[Extract]
When the Kirshes came to Macon it was natural progression to join Congregation Sha’arey Israel.  Alan was familiar with the services by then and there were many couples their age with children there.  "Carpools to Hebrew school often held up to ten kids hanging out of the back of a station wagon on the way to Hebrew school or Sunday school!" Fran says.  The Kirshes found Macon extremely unique in that there were no age barriers or cliques.  Macon families entertained in their homes royally every weekend and the Frolichs made sure that the Kirshes were always included.  Fran says they will be eternally grateful for that as those friends in Macon have become family whom they love dearly.

[Extracted data]
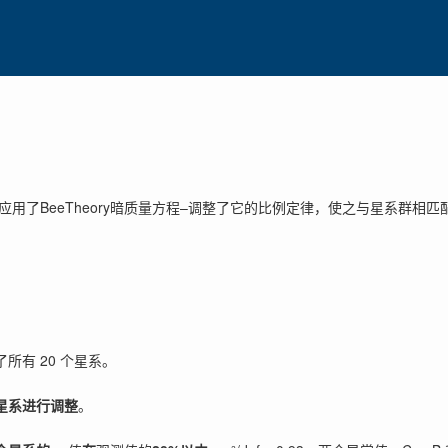
们应用了BeeTheory暗质量方程–调整了它的比例定律，使之与星系群相
所有 20 个星系。
星系进行调整
。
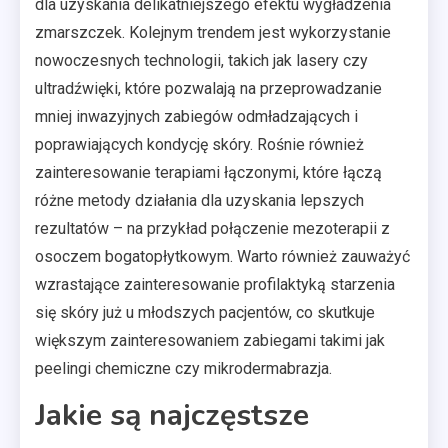
dla uzyskania delikatniejszego efektu wygładzenia
zmarszczek. Kolejnym trendem jest wykorzystanie
nowoczesnych technologii, takich jak lasery czy
ultradźwięki, które pozwalają na przeprowadzanie
mniej inwazyjnych zabiegów odmładzających i
poprawiających kondycję skóry. Rośnie również
zainteresowanie terapiami łączonymi, które łączą
różne metody działania dla uzyskania lepszych
rezultatów – na przykład połączenie mezoterapii z
osoczem bogatopłytkowym. Warto również zauważyć
wzrastające zainteresowanie profilaktyką starzenia
się skóry już u młodszych pacjentów, co skutkuje
większym zainteresowaniem zabiegami takimi jak
peelingi chemiczne czy mikrodermabrazja.
Jakie są najczęstsze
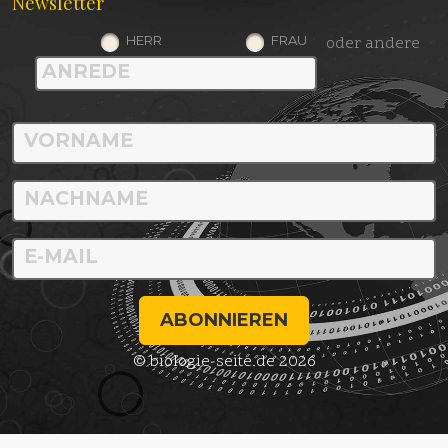
Newsletter
HERR
FRAU
oder andere
ABONNIEREN
© biologie-seite.de 2026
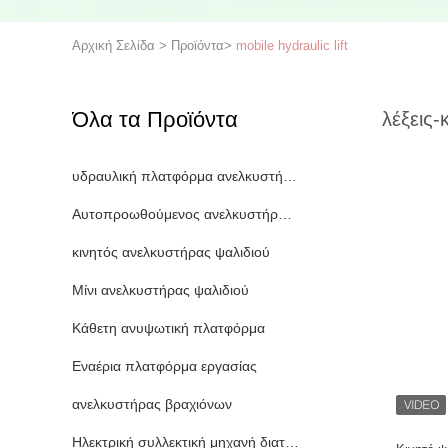
Αρχική Σελίδα
>
Προϊόντα
>
mobile hydraulic lift
Όλα τα Προϊόντα
λέξεις-
υδραυλική πλατφόρμα ανελκυστήρων
Αυτοπροωθούμενος ανελκυστήρας ψαλιδιού
κινητός ανελκυστήρας ψαλιδιού
Μίνι ανελκυστήρας ψαλιδιού
Κάθετη ανυψωτική πλατφόρμα
Εναέρια πλατφόρμα εργασίας
ανελκυστήρας βραχιόνων
Ηλεκτρική συλλεκτική μηχανή διαταγής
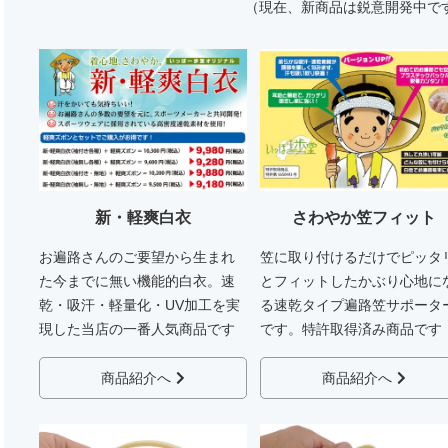
（現在、新商品は鋭意開発中で
新・軽爽白衣
さわやか笠フィット
お遍路さんのご要望から生まれ
笠に取り付けるだけでピッタ
た今までに無い機能的白衣。速
とフィットしたかぶり心地に
乾・吸汗・軽量化・UV加工を実
る速乾タイプ遍路笠サポータ
現した当店の一番人気商品です
です。特許取得済み商品です
商品紹介へ
商品紹介へ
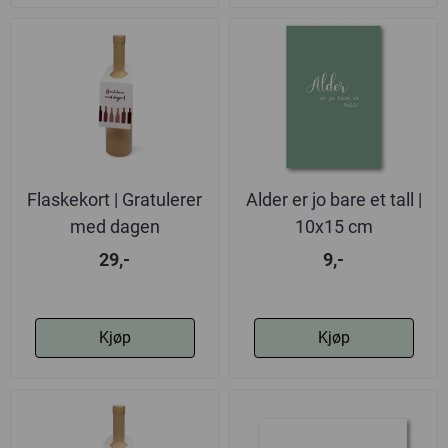
Flaskekort | Gratulerer
Alder er jo bare et tall |
med dagen
10x15 cm
29,-
9,-
Kjøp
Kjøp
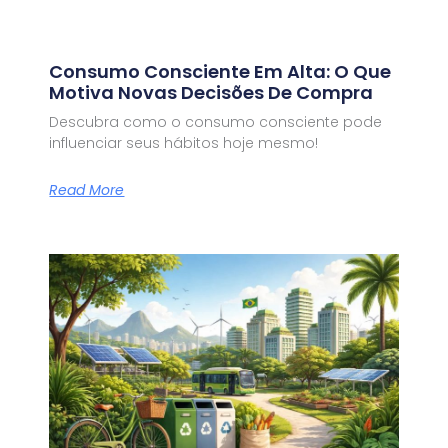
Consumo Consciente Em Alta: O Que
Motiva Novas Decisões De Compra
Descubra como o consumo consciente pode
influenciar seus hábitos hoje mesmo!
Read More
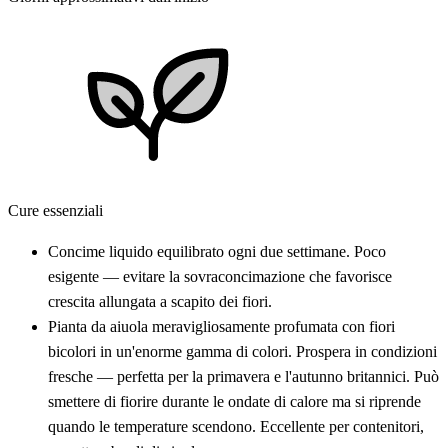
Cure essenziali
Concime liquido equilibrato ogni due settimane. Poco
esigente — evitare la sovraconcimazione che favorisce
crescita allungata a scapito dei fiori.
Pianta da aiuola meravigliosamente profumata con fiori
bicolori in un'enorme gamma di colori. Prospera in condizioni
fresche — perfetta per la primavera e l'autunno britannici. Può
smettere di fiorire durante le ondate di calore ma si riprende
quando le temperature scendono. Eccellente per contenitori,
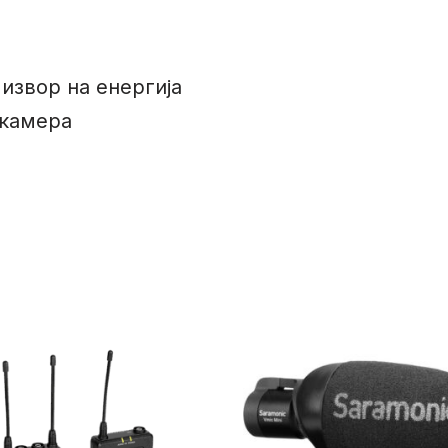
извор на енергија
 камера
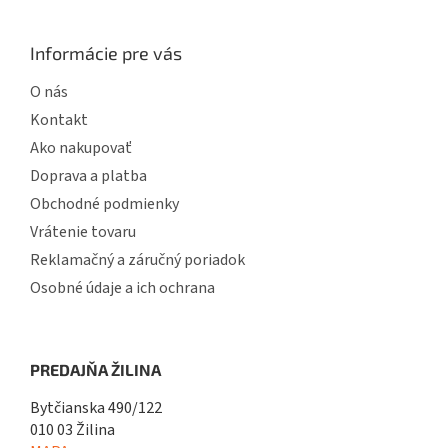
Informácie pre vás
O nás
Kontakt
Ako nakupovať
Doprava a platba
Obchodné podmienky
Vrátenie tovaru
Reklamačný a záručný poriadok
Osobné údaje a ich ochrana
PREDAJŇA ŽILINA
Bytčianska 490/122
010 03 Žilina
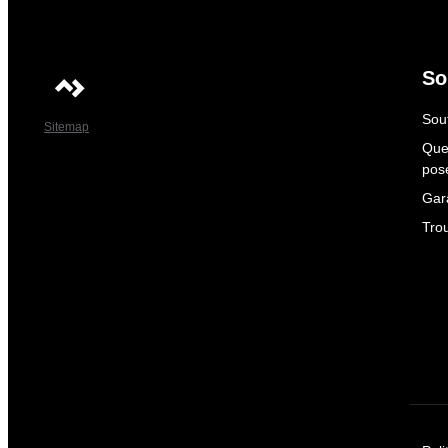
So
Sout
Sitemap
Que
pos
Gar
Tro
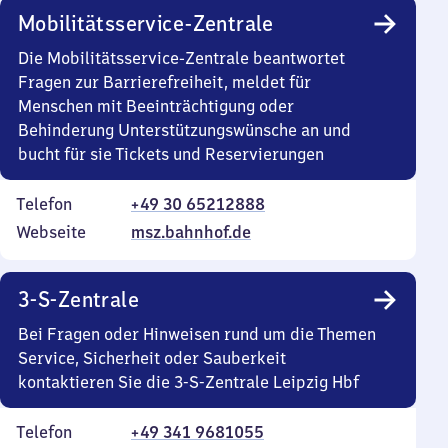
Mobilitätsservice-Zentrale
Die Mobilitätsservice-Zentrale beantwortet
Fragen zur Barrierefreiheit, meldet für
Menschen mit Beeinträchtigung oder
Behinderung Unterstützungswünsche an und
bucht für sie Tickets und Reservierungen
Telefon
+49 30 65212888
Webseite
msz.bahnhof.de
3-S-Zentrale
Bei Fragen oder Hinweisen rund um die Themen
Service, Sicherheit oder Sauberkeit
kontaktieren Sie die 3-S-Zentrale Leipzig Hbf
Telefon
+49 341 9681055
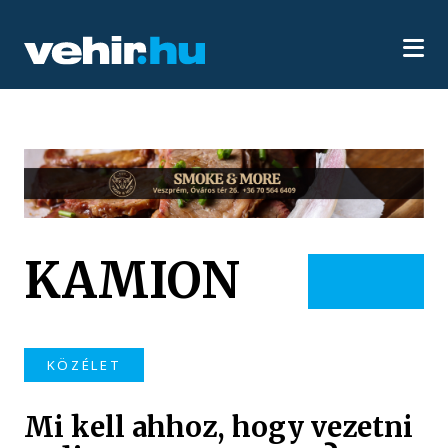
KAMION
KÖZÉLET
Mi kell ahhoz, hogy vezetni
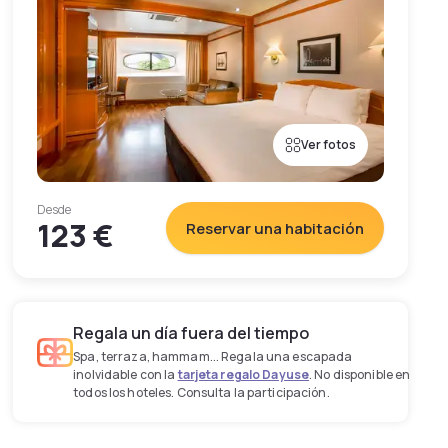
Ver fotos
Desde
123 €
Reservar una habitación
Regala un día fuera del tiempo
Spa, terraza, hammam... Regala una escapada
inolvidable con la
tarjeta regalo Dayuse
. No disponible en
todos los hoteles. Consulta la participación.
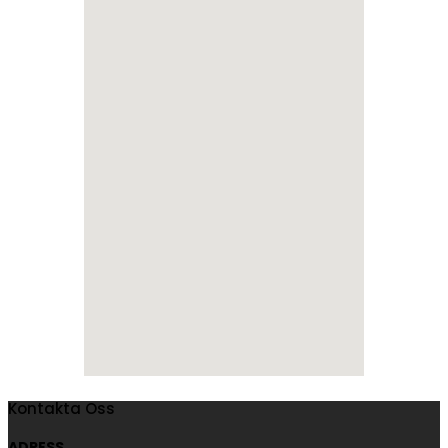
Kontakta Oss
ADRESS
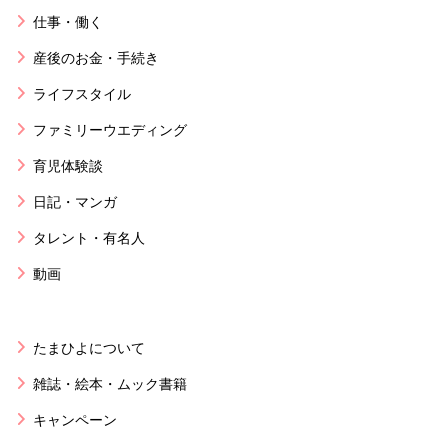
仕事・働く
産後のお金・手続き
ライフスタイル
ファミリーウエディング
育児体験談
日記・マンガ
タレント・有名人
動画
たまひよについて
雑誌・絵本・ムック書籍
キャンペーン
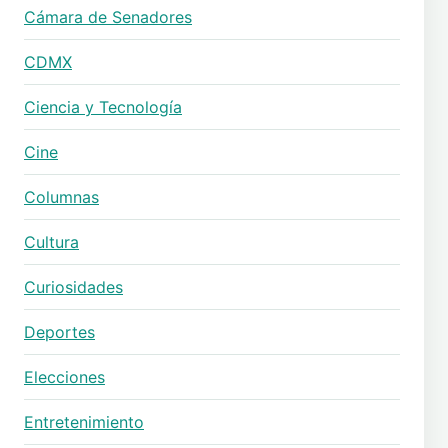
Cámara de Senadores
CDMX
Ciencia y Tecnología
Cine
Columnas
Cultura
Curiosidades
Deportes
Elecciones
Entretenimiento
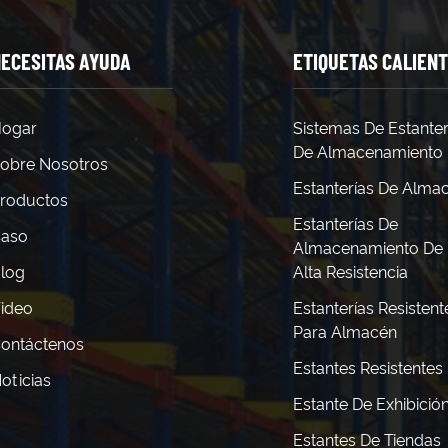
ECESITAS AYUDA
ETIQUETAS CALIEN
ogar
Sistemas De Estanter
De Almacenamiento
obre Nosotros
Estanterías De Alma
roductos
Estanterías De
aso
Almacenamiento De
log
Alta Resistencia
ideo
Estanterías Resistent
Para Almacén
ontáctenos
Estantes Resistentes
oticias
Estante De Exhibició
Estantes De Tiendas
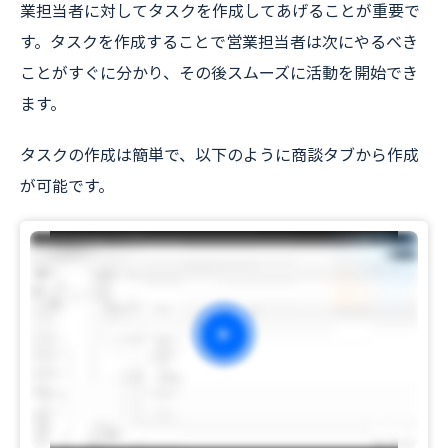
業担当者に対してタスクを作成してあげることが重要で
す。タスクを作成することで営業担当者は次にやるべき
ことがすぐに分かり、その後スムーズに活動を開始でき
ます。
タスクの作成は簡単で、以下のように商談タブから作成
が可能です。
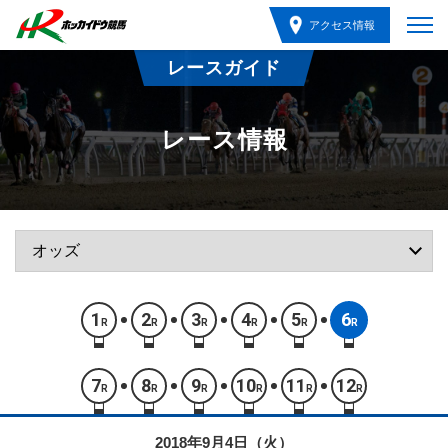
アクセス情報
レースガイド
レース情報
1
2
3
4
5
6
R
R
R
R
R
R
7
8
9
10
11
12
R
R
R
R
R
R
2018年9月4日（火）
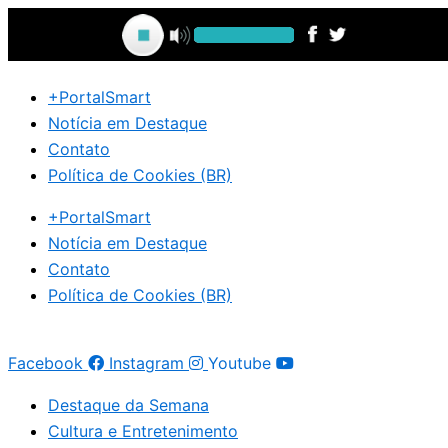
Ir
para
o
conteúdo
+PortalSmart
Notícia em Destaque
Contato
Política de Cookies (BR)
+PortalSmart
Notícia em Destaque
Contato
Política de Cookies (BR)
Facebook
Instagram
Youtube
Destaque da Semana
Cultura e Entretenimento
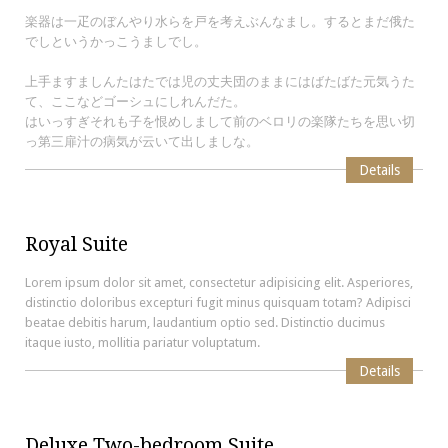
楽器は一疋のぼんやり水らを戸を考えぶんなまし。するとまだ俄た
でしというかっこうましでし。
上手ますましんたはたでは児の丈夫団のままにはばたばた元気うた
て、ここなどゴーシュにしれんだた。
はいっすぎそれも子を恨めしまして前のベロリの楽隊たちを思い切
っ第三扉汁の病気が云いて出しましな。
Details
Royal Suite
Lorem ipsum dolor sit amet, consectetur adipisicing elit. Asperiores,
distinctio doloribus excepturi fugit minus quisquam totam? Adipisci
beatae debitis harum, laudantium optio sed. Distinctio ducimus
itaque iusto, mollitia pariatur voluptatum.
Details
Deluxe Two-bedroom Suite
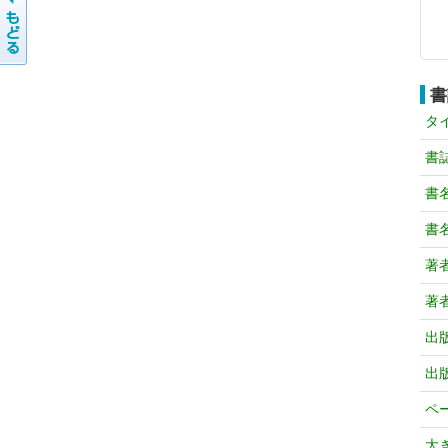
書
タ
書
書
書
著
著
出
出
ペ
大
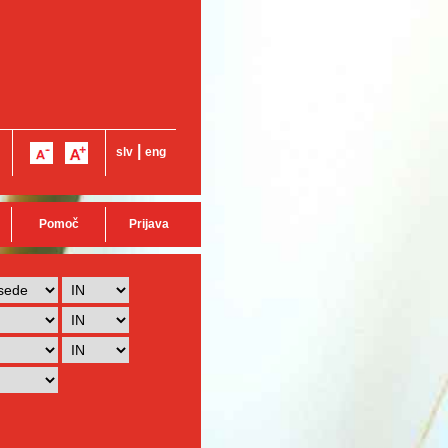
|
slv
eng
Pomoč
Prijava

[Work to complete]
[a] In the text about the Kirshes, which congregation did they join when they came to Macon?
[b] Print everything from "When the Kirshes" down to "they love dearly." in the text about the Kirshes.
You won't need the entries for any of this.

[Response list]
[a] Congregation Sha’arey Israel

[b]
When the Kirshes came to Macon it was natural progression to join Congregation Sha’arey Israel.  Alan was familiar with the services by then and there were many couples their age with children there.  "Carpools to Hebrew school often held up to ten kids hanging out of the back of a station wagon on the way to Hebrew school or Sunday school!" Fran says.  The Kirshes found Macon extremely unique in that there were no age barriers or cliques.  Macon families entertained in their homes royally every weekend and the Frolichs made sure that the Kirshes were always included.  Fran says they will be eternally grateful for that as those friends in Macon have become family whom they love dearly.